ANTI-MDA5-POSITIVE DERMATOMYOSITIS AND THE DIFFERENTIAL DIAGNOSIS OF ILD
Anti-MDA5-positive dermatomyositis is a subtype of myositis with characteristic skin rashes and ulcers, amyopathic or hypomyopathic symptoms, and rapidly progressive ILD.1,2 It is associated with a poor prognosis, with 6-month survival rates of 33% to 50%.2–4
Early diagnosis and early intervention are necessary to improve the prognosis.4,5 Although standard treatment has not been established, combination therapy of high-dose glucocorticoids (1 mg/kg), a calcineurin inhibitor (cyclosporine A or tacrolimus), and intravenous cyclophosphamide should be considered as first-line therapy.4,5 In refractory cases, concomitant use of rituximab as salvage therapy has been reported to be effective.5 For patients who do not respond to combination therapy, nonpharmacologic therapies such as plasma exchange and intravenous immunoglobulin are considered options, but their efficacy has not yet been proven.5
CT in our patient showed bilateral peripheral subpleural ground-glass opacities in the lower lobes, with findings similar to those of viral pneumonia or ILD.1,2
Anti-MDA5-positive dermatomyositis with ILD triggered by a viral infection has been reported, although viral infection has not been directly proven as the mechanism underlying this condition.2
DIFFERENTIATING ILD FROM COVID-19
In the context of the COVID-19 pandemic, a detailed history and physical examination are particularly important for the differential diagnosis of ILD. Muscle weakness and elevated muscle enzyme are often absent or scant in anti-MDA5-positive dermatomyositis, making the diagnosis of dermatomyositis difficult.
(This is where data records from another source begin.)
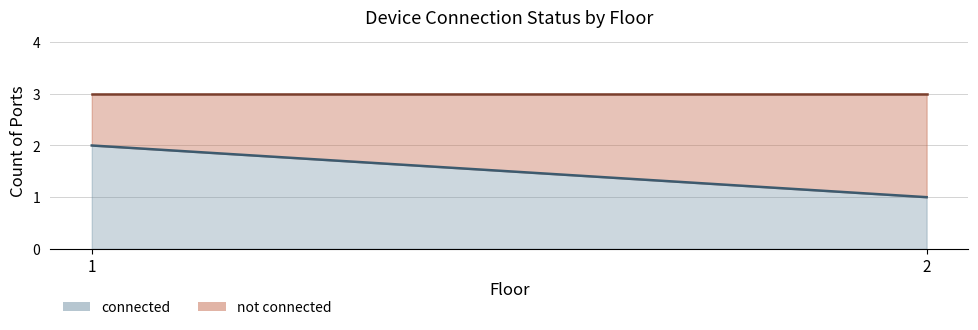

What value does the connected series have at 2?

1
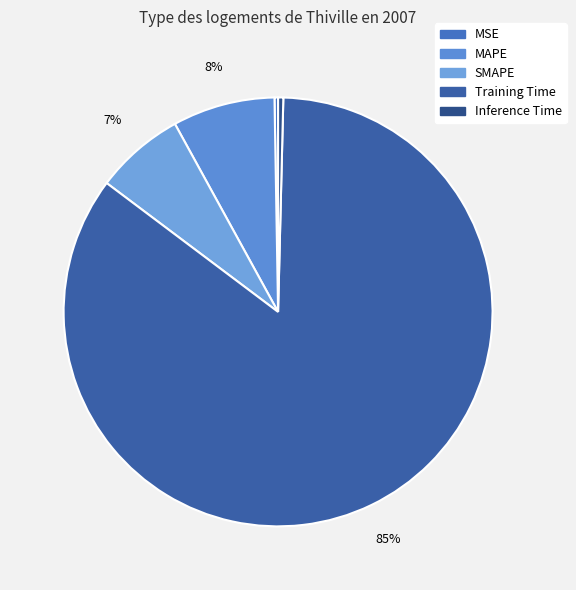

What percentage is the Training Time slice, to the nearest percent?

85%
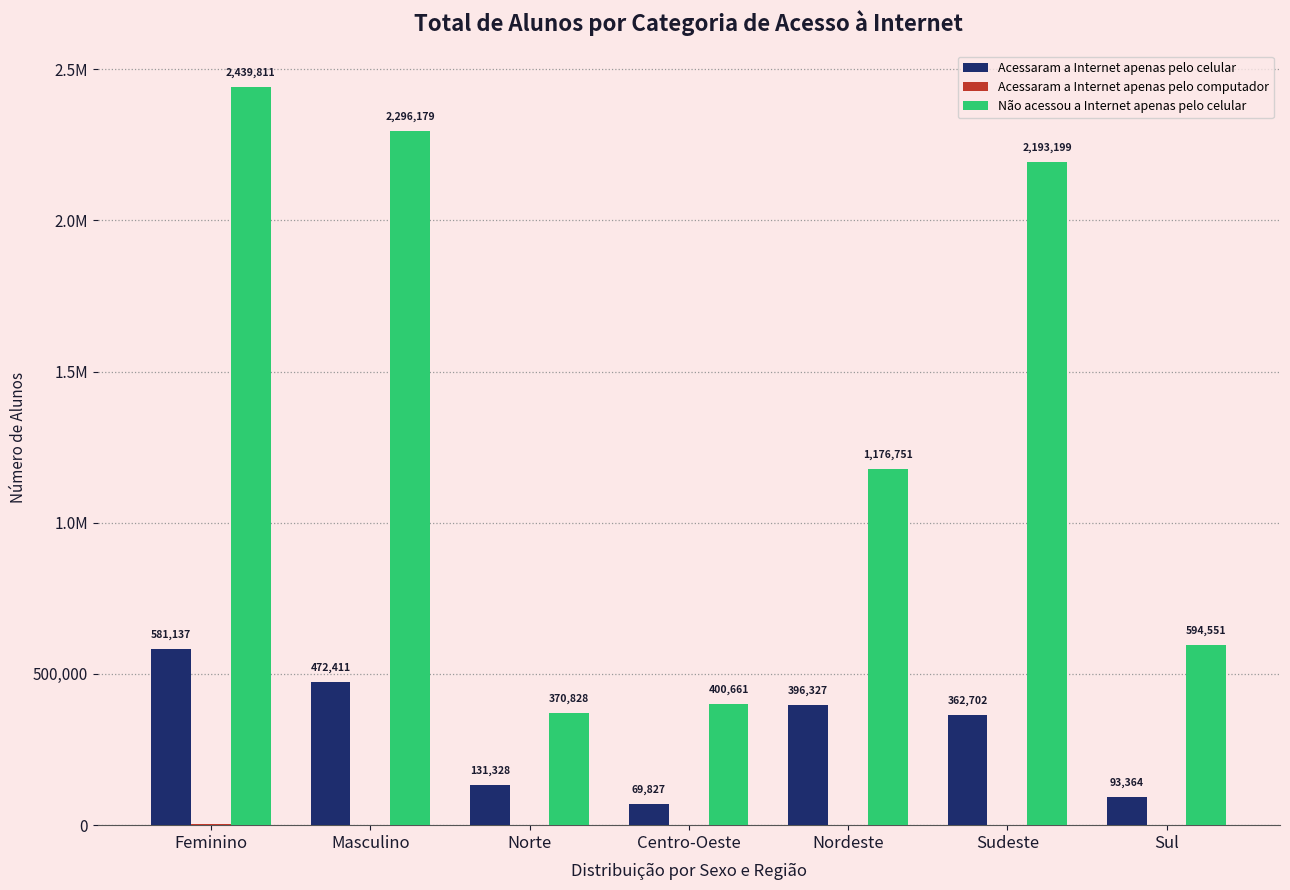

Is it true that Acessaram a Internet apenas pelo celular equals 58880 at Norte?

False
The key to diagnosis is the characteristic skin findings such as Gottron papules, skin ulcers, palmar papules, and lateral digit hyperkeratosis. It is important not to overlook the minor skin findings that are present with pneumonia.2
COVID-19 also shows a variety of skin findings such as perniolike lesions and urticarial and morbilliform rashes, but cutaneous ulceration is rare.6 Cutaneous ulceration overlying Gottron papules is one of the most characteristic signs and is present in 83% of patients with anti-MDA5-positive dermatomyositis.2
Anti-MDA5-positive dermatomyositis with ILD mimics COVID-19 and is a reminder of the importance of careful physical examination for diagnosis.
DISCLOSURES
The authors report no relevant financial relationships which, in the context of their contributions, could be perceived as a potential conflict of interest.